Had their marriage been unhappy? Tom hadn’t mentioned any problems with his first marriage, so I’d simply assumed theirs had been a satisfactory union. On the other hand, I hadn’t bothered to ask. For all I knew, they could have been on the verge of divorce when Elizabeth died. If there were problems, that might explain why all trace of her was gone from the house.
Trying to rationalize away my unease, I told myself I was probably just identifying too closely with Tom’s late wife. More than likely, my subconscious was wondering what would happen if I died. Whether I, too, would be erased from this house as though I’d never set foot inside it.
Because that thought bothered me more than I cared to admit, I distracted myself with unpacking. It didn’t take long; I’d traveled light. Most of my clothes were packed away on that moving van. Until they arrived, I’d manage quite nicely with the jeans and casual shirts I’d brought with me. I’d packed only one “serious” dress, and I doubted I’d be needing it here; I couldn’t imagine that, as the wife of a small-town Maine doctor, I’d have many formal social engagements.
I managed to fill one bureau drawer, and I hung the rest of my clothes in the closet. They looked pathetic hanging in all that empty space, as did my toiletries, lined up on one end of the massive white marble bathroom counter. I sneaked a peek in one of the medicine cabinets. Empty. I opened the other and found Tom’s toiletries—razor, toothbrush, deodorant, aftershave—all shelved neatly, again carefully spaced so that no two objects touched. I closed the cabinet, looked at my cluster of mismatched items cluttering up the counter, and decided to move them to the empty medicine cabinet, where my neatnik husband wouldn’t be forced to look at them every time he walked into the room.
It was an improvement. I closed the mirrored door on my hair care products and perfumes, returning the powder room to its formerly immaculate state. Because I had no excuse to kill any more time up here, I headed back down to the kitchen. I still had the whole house all to myself.
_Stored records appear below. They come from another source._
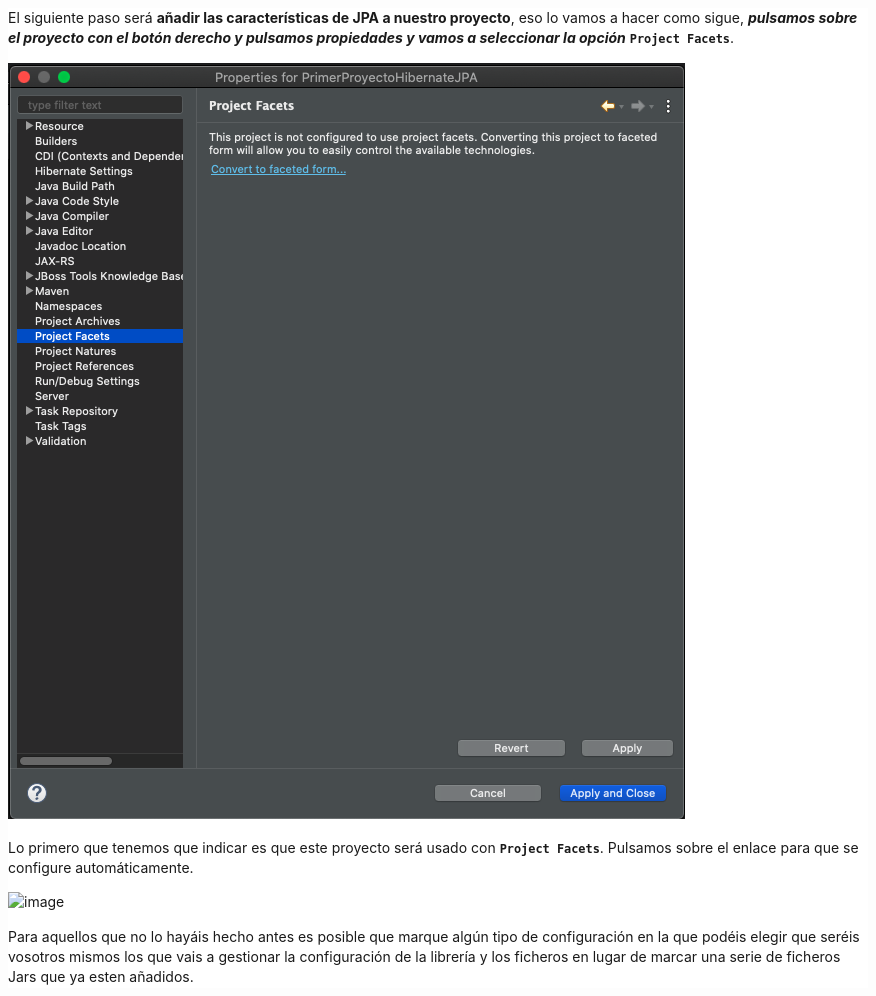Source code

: El siguiente paso será **añadir las características de JPA a nuestro proyecto**, eso lo vamos a hacer como sigue, ***pulsamos sobre el proyecto con el botón derecho y pulsamos propiedades y vamos a seleccionar la opción*** **`Project Facets`**. 

<img src="images/5-15.png">

Lo primero que tenemos que indicar es que este proyecto será usado con **`Project Facets`**. Pulsamos sobre el enlace para que se configure automáticamente.

![image](https://user-images.githubusercontent.com/23094588/166141233-7b4bfe7c-4177-4fd2-9e5c-ac657b69e5b5.png)

Para aquellos que no lo hayáis hecho antes es posible que marque algún tipo de configuración en la que podéis elegir que seréis vosotros mismos los que vais a gestionar la configuración de la librería y los ficheros en lugar de marcar una serie de ficheros Jars que ya esten añadidos.
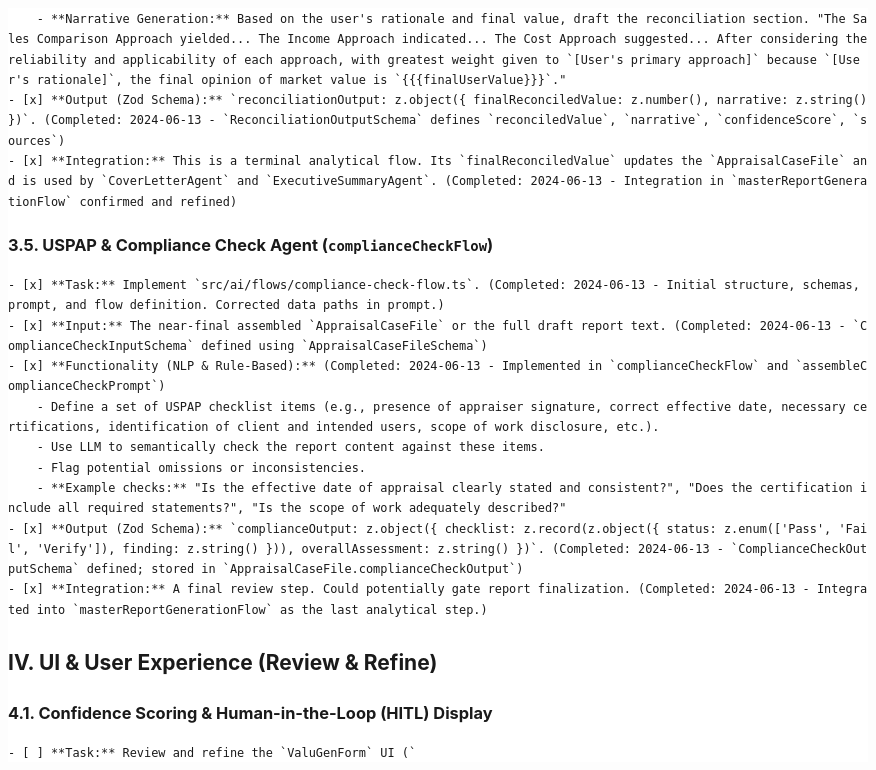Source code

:         - **Narrative Generation:** Based on the user's rationale and final value, draft the reconciliation section. "The Sales Comparison Approach yielded... The Income Approach indicated... The Cost Approach suggested... After considering the reliability and applicability of each approach, with greatest weight given to `[User's primary approach]` because `[User's rationale]`, the final opinion of market value is `{{{finalUserValue}}}`."
    - [x] **Output (Zod Schema):** `reconciliationOutput: z.object({ finalReconciledValue: z.number(), narrative: z.string() })`. (Completed: 2024-06-13 - `ReconciliationOutputSchema` defines `reconciledValue`, `narrative`, `confidenceScore`, `sources`)
    - [x] **Integration:** This is a terminal analytical flow. Its `finalReconciledValue` updates the `AppraisalCaseFile` and is used by `CoverLetterAgent` and `ExecutiveSummaryAgent`. (Completed: 2024-06-13 - Integration in `masterReportGenerationFlow` confirmed and refined)

### 3.5. USPAP & Compliance Check Agent (`complianceCheckFlow`)
    - [x] **Task:** Implement `src/ai/flows/compliance-check-flow.ts`. (Completed: 2024-06-13 - Initial structure, schemas, prompt, and flow definition. Corrected data paths in prompt.)
    - [x] **Input:** The near-final assembled `AppraisalCaseFile` or the full draft report text. (Completed: 2024-06-13 - `ComplianceCheckInputSchema` defined using `AppraisalCaseFileSchema`)
    - [x] **Functionality (NLP & Rule-Based):** (Completed: 2024-06-13 - Implemented in `complianceCheckFlow` and `assembleComplianceCheckPrompt`)
        - Define a set of USPAP checklist items (e.g., presence of appraiser signature, correct effective date, necessary certifications, identification of client and intended users, scope of work disclosure, etc.).
        - Use LLM to semantically check the report content against these items.
        - Flag potential omissions or inconsistencies.
        - **Example checks:** "Is the effective date of appraisal clearly stated and consistent?", "Does the certification include all required statements?", "Is the scope of work adequately described?"
    - [x] **Output (Zod Schema):** `complianceOutput: z.object({ checklist: z.record(z.object({ status: z.enum(['Pass', 'Fail', 'Verify']), finding: z.string() })), overallAssessment: z.string() })`. (Completed: 2024-06-13 - `ComplianceCheckOutputSchema` defined; stored in `AppraisalCaseFile.complianceCheckOutput`)
    - [x] **Integration:** A final review step. Could potentially gate report finalization. (Completed: 2024-06-13 - Integrated into `masterReportGenerationFlow` as the last analytical step.)

## IV. UI & User Experience (Review & Refine)

### 4.1. Confidence Scoring & Human-in-the-Loop (HITL) Display
    - [ ] **Task:** Review and refine the `ValuGenForm` UI (`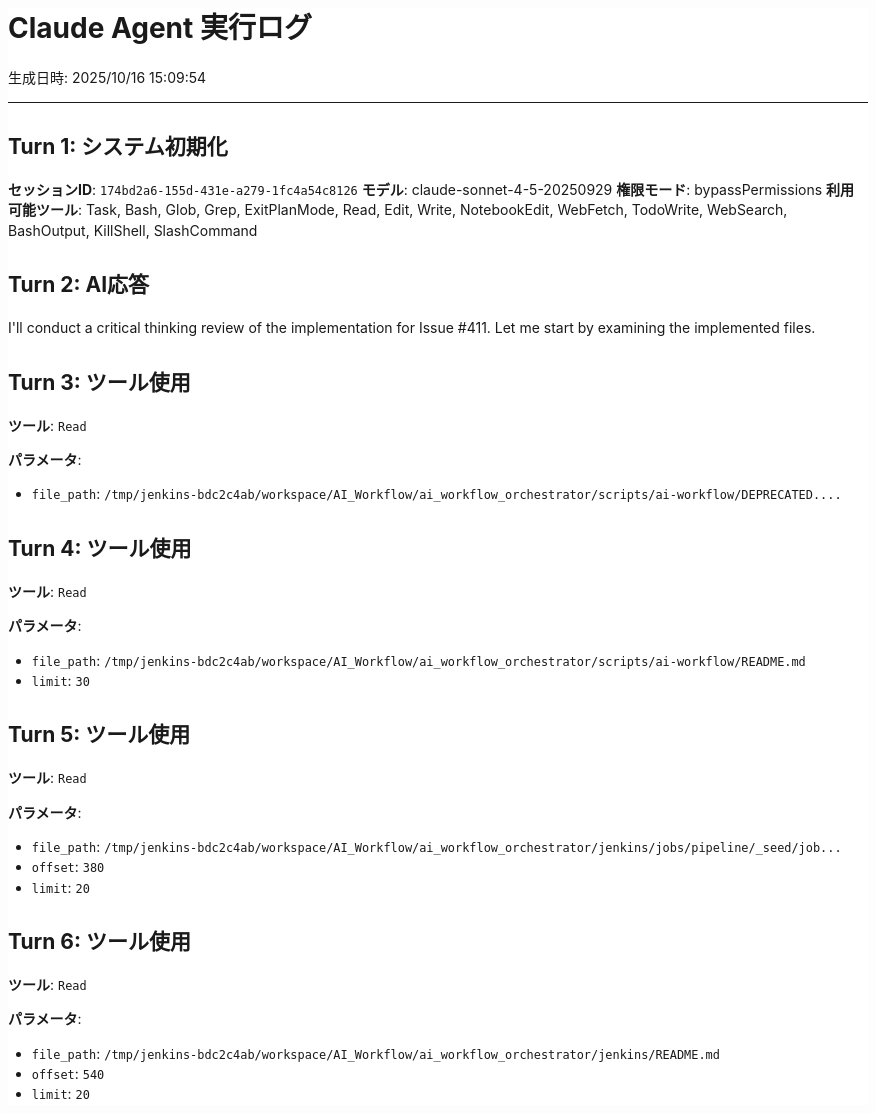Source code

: # Claude Agent 実行ログ

生成日時: 2025/10/16 15:09:54

---

## Turn 1: システム初期化

**セッションID**: `174bd2a6-155d-431e-a279-1fc4a54c8126`
**モデル**: claude-sonnet-4-5-20250929
**権限モード**: bypassPermissions
**利用可能ツール**: Task, Bash, Glob, Grep, ExitPlanMode, Read, Edit, Write, NotebookEdit, WebFetch, TodoWrite, WebSearch, BashOutput, KillShell, SlashCommand

## Turn 2: AI応答

I'll conduct a critical thinking review of the implementation for Issue #411. Let me start by examining the implemented files.

## Turn 3: ツール使用

**ツール**: `Read`

**パラメータ**:
- `file_path`: `/tmp/jenkins-bdc2c4ab/workspace/AI_Workflow/ai_workflow_orchestrator/scripts/ai-workflow/DEPRECATED....`

## Turn 4: ツール使用

**ツール**: `Read`

**パラメータ**:
- `file_path`: `/tmp/jenkins-bdc2c4ab/workspace/AI_Workflow/ai_workflow_orchestrator/scripts/ai-workflow/README.md`
- `limit`: `30`

## Turn 5: ツール使用

**ツール**: `Read`

**パラメータ**:
- `file_path`: `/tmp/jenkins-bdc2c4ab/workspace/AI_Workflow/ai_workflow_orchestrator/jenkins/jobs/pipeline/_seed/job...`
- `offset`: `380`
- `limit`: `20`

## Turn 6: ツール使用

**ツール**: `Read`

**パラメータ**:
- `file_path`: `/tmp/jenkins-bdc2c4ab/workspace/AI_Workflow/ai_workflow_orchestrator/jenkins/README.md`
- `offset`: `540`
- `limit`: `20`
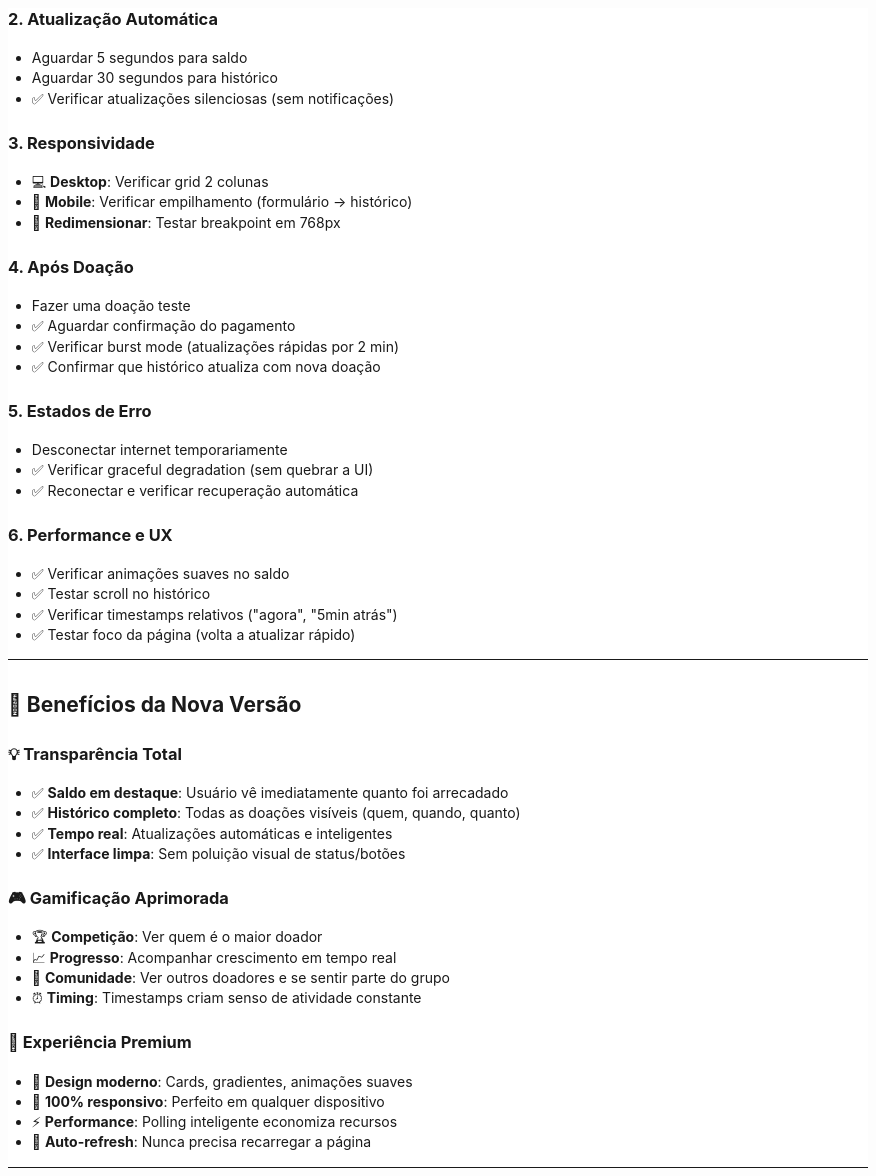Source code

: ### 2. **Atualização Automática**
- Aguardar 5 segundos para saldo
- Aguardar 30 segundos para histórico
- ✅ Verificar atualizações silenciosas (sem notificações)

### 3. **Responsividade**
- 💻 **Desktop**: Verificar grid 2 colunas
- 📱 **Mobile**: Verificar empilhamento (formulário → histórico)
- 🔄 **Redimensionar**: Testar breakpoint em 768px

### 4. **Após Doação**
- Fazer uma doação teste
- ✅ Aguardar confirmação do pagamento
- ✅ Verificar burst mode (atualizações rápidas por 2 min)
- ✅ Confirmar que histórico atualiza com nova doação

### 5. **Estados de Erro**
- Desconectar internet temporariamente
- ✅ Verificar graceful degradation (sem quebrar a UI)
- ✅ Reconectar e verificar recuperação automática

### 6. **Performance e UX**
- ✅ Verificar animações suaves no saldo
- ✅ Testar scroll no histórico
- ✅ Verificar timestamps relativos ("agora", "5min atrás")
- ✅ Testar foco da página (volta a atualizar rápido)

---

## 🎯 **Benefícios da Nova Versão**

### 💡 **Transparência Total**
- ✅ **Saldo em destaque**: Usuário vê imediatamente quanto foi arrecadado
- ✅ **Histórico completo**: Todas as doações visíveis (quem, quando, quanto)
- ✅ **Tempo real**: Atualizações automáticas e inteligentes
- ✅ **Interface limpa**: Sem poluição visual de status/botões

### 🎮 **Gamificação Aprimorada**
- 🏆 **Competição**: Ver quem é o maior doador
- 📈 **Progresso**: Acompanhar crescimento em tempo real
- 👥 **Comunidade**: Ver outros doadores e se sentir parte do grupo
- ⏰ **Timing**: Timestamps criam senso de atividade constante

### 📱 **Experiência Premium**
- 🎨 **Design moderno**: Cards, gradientes, animações suaves
- 📱 **100% responsivo**: Perfeito em qualquer dispositivo
- ⚡ **Performance**: Polling inteligente economiza recursos
- 🔄 **Auto-refresh**: Nunca precisa recarregar a página

---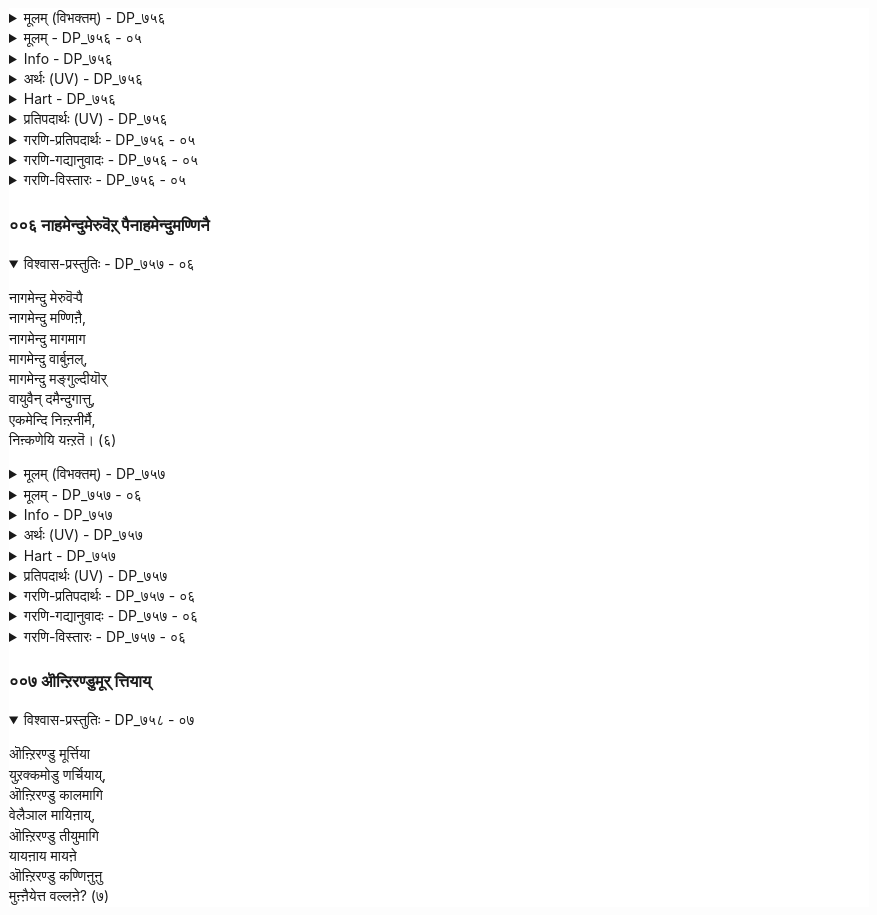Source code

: <details><summary>मूलम् (विभक्तम्) - DP_७५६</summary></details>

<details><summary>मूलम् - DP_७५६ - ०५</summary></details>

<details><summary>Info - DP_७५६</summary></details>

<details><summary>अर्थः (UV) - DP_७५६</summary></details>

<details><summary>Hart - DP_७५६</summary></details>

<details><summary>प्रतिपदार्थः (UV) - DP_७५६</summary></details>

<details><summary>गरणि-प्रतिपदार्थः - DP_७५६ - ०५</summary></details>

<details><summary>गरणि-गद्यानुवादः - DP_७५६ - ०५</summary></details>

<details><summary>गरणि-विस्तारः - DP_७५६ - ०५</summary></details>

### ००६ नाहमेन्दुमेरुवॆऱ् पैनाहमेन्दुमण्णिनै

<details open><summary>विश्वास-प्रस्तुतिः - DP_७५७ - ०६</summary>

नागमेन्दु मेरुवॆऱ्पै  
नागमेन्दु मण्णिऩै,  
नागमेन्दु मागमाग  
मागमेन्दु वार्बुऩल्,  
मागमेन्दु मङ्गुल्दीयॊर्  
वायुवैन् दमैन्दुगात्तु,  
एकमेन्दि निऩ्ऱनीर्मै,  
निऩ्कणेयि यऩ्ऱतॆ। (६)
</details>

<details><summary>मूलम् (विभक्तम्) - DP_७५७</summary></details>

<details><summary>मूलम् - DP_७५७ - ०६</summary></details>

<details><summary>Info - DP_७५७</summary></details>

<details><summary>अर्थः (UV) - DP_७५७</summary></details>

<details><summary>Hart - DP_७५७</summary></details>

<details><summary>प्रतिपदार्थः (UV) - DP_७५७</summary></details>

<details><summary>गरणि-प्रतिपदार्थः - DP_७५७ - ०६</summary></details>

<details><summary>गरणि-गद्यानुवादः - DP_७५७ - ०६</summary></details>

<details><summary>गरणि-विस्तारः - DP_७५७ - ०६</summary></details>

### ००७ ऒन्ऱिरण्डुमूर् त्तियाय्

<details open><summary>विश्वास-प्रस्तुतिः - DP_७५८ - ०७</summary>

ऒऩ्ऱिरण्डु मूर्त्तिया  
युऱक्कमोडु णर्चियाय्,  
ऒऩ्ऱिरण्डु कालमागि  
वेलैञाल मायिऩाय्,  
ऒऩ्ऱिरण्डु तीयुमागि  
यायऩाय मायऩे  
ऒऩ्ऱिरण्डु कण्णिऩुऩु  
मुऩ्ऩैयेत्त वल्लऩे? (७)
</details>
Except for Riley, but he was still outside, wielding the chain saw with its ferocious growl.
I took the keys to the Land Rover from the hook in the kitchen, let myself out the screen door, and marched over to where my brother-in-law was working. He shut down the saw and watched me approach. “Can you give me directions? I need to go to Tom’s bank, the DMV, and the social security office.”
He swiped at his brow with a shirtsleeve, picked up a bottle of water, and took a long swig. “The bank’s downtown,” he said, wiping his mouth with the back of his hand. “First National Bank on Main Street. You can’t miss it. Social security office is in the federal building across the street from the bank. Second floor, above the post office. The nearest DMV office is in Portland.”
I thanked him and headed across the lawn to the driveway. It wasn’t until I got into the Land Rover that I discovered it was a stick shift. Crap on a cracker. My Miata had been an automatic. Yes, I know what you’re thinking. Bright yellow, automatic, four-cylinder convertible. You’re thinking, chick car. I plead guilty as charged. But I liked driving an automatic, and I was a disaster with a stick. Jeffrey had tried once to teach me how to drive his five-speed Corolla, but the lesson had been a catastrophe I didn’t want to repeat. The shifting part I got down without much trouble. It was the clutch, the dreaded clutch, that was my downfall.
In theory, I understood how it worked. The clutch goes to the floor, the car starts, the clutch comes up slowly as the gas pedal goes down. When it catches, you give it more gas and ease the clutch the rest of the way up. It sounds so simple, but a crucial piece of the puzzle, the kinetic understanding of when to ease up on the clutch and when to press down on the gas, had thus far eluded me. I could probably manage to drive the damn thing, but it would be a herky-jerky, humiliating experience.